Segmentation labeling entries
· · · ·

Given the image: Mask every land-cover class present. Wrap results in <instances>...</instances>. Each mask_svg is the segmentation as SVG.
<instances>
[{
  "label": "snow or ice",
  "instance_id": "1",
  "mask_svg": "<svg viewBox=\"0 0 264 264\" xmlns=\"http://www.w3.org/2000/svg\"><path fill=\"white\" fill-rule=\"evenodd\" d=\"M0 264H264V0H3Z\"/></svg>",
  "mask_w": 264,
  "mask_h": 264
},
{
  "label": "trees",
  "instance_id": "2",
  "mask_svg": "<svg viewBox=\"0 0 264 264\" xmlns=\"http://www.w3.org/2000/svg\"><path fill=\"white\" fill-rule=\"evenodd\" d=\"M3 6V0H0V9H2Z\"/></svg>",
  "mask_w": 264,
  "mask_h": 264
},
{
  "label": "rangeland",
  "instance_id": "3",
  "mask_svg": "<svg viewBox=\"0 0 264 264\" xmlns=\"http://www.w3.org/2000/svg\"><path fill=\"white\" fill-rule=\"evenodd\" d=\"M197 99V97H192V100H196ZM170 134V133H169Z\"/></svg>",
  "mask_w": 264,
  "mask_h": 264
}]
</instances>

· · · ·

» Task brief: Extract every line of the listing above that contains the string "instances", treating uppercase and lowercase letters as distinct.

» Output:
Given the image: Mask every land-cover class present. Wrap results in <instances>...</instances>. Each mask_svg is the segmentation as SVG.
<instances>
</instances>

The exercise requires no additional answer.